----- MATERIAL FOR THIS TASK -----
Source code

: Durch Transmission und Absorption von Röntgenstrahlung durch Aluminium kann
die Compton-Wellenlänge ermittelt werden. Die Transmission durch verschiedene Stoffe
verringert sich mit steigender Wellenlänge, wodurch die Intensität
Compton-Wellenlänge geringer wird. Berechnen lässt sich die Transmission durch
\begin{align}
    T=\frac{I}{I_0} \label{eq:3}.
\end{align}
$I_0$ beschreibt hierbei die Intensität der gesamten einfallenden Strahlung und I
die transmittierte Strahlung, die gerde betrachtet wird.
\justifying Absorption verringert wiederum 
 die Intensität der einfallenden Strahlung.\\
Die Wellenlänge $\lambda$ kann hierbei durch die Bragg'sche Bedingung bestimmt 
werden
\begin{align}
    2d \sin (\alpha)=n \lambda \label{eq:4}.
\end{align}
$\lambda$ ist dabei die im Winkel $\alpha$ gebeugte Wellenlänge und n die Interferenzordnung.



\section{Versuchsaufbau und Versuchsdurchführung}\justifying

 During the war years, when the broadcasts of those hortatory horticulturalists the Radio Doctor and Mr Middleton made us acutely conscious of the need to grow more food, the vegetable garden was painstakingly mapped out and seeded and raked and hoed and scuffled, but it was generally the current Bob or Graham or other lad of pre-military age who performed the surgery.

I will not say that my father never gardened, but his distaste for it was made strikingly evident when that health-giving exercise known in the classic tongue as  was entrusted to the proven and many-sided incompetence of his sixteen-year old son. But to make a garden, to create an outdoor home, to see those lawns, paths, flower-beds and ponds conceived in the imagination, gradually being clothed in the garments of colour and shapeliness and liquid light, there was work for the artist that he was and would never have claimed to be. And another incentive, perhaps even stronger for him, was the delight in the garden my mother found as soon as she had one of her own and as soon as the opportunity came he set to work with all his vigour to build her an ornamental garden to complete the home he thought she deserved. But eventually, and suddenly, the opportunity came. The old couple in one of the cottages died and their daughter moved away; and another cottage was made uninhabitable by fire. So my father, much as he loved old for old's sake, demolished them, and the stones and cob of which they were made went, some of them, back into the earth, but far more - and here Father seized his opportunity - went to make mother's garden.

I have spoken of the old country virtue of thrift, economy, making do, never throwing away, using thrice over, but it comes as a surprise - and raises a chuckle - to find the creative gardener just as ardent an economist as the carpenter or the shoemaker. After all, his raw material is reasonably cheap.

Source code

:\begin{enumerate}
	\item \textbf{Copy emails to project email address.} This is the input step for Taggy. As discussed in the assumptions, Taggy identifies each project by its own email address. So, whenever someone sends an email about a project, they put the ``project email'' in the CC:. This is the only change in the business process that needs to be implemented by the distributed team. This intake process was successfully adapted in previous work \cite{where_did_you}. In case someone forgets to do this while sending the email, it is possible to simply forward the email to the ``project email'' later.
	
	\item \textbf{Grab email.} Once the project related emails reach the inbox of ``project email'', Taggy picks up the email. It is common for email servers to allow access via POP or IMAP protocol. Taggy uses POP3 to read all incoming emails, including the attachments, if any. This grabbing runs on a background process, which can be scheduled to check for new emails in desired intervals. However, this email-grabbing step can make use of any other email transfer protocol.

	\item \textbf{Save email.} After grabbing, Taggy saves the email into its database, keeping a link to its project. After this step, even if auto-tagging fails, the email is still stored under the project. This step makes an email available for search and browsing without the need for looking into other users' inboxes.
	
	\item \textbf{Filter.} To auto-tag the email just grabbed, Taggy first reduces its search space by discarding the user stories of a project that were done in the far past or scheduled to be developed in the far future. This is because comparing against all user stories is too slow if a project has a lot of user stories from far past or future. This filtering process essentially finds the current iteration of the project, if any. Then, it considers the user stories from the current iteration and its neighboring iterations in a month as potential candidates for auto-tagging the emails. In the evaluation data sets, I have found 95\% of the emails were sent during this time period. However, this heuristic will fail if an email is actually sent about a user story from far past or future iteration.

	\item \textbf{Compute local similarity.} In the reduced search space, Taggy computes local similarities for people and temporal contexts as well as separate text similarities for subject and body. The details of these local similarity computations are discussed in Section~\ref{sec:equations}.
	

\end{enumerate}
-----
→ **TASK REQUIREMENTS**: Whenever a line in the records above contains the string "Transmission", copy that line.

→ **ANSWER SECTION**:
: Durch Transmission und Absorption von Röntgenstrahlung durch Aluminium kann
die Compton-Wellenlänge ermittelt werden. Die Transmission durch verschiedene Stoffe
Compton-Wellenlänge geringer wird. Berechnen lässt sich die Transmission durch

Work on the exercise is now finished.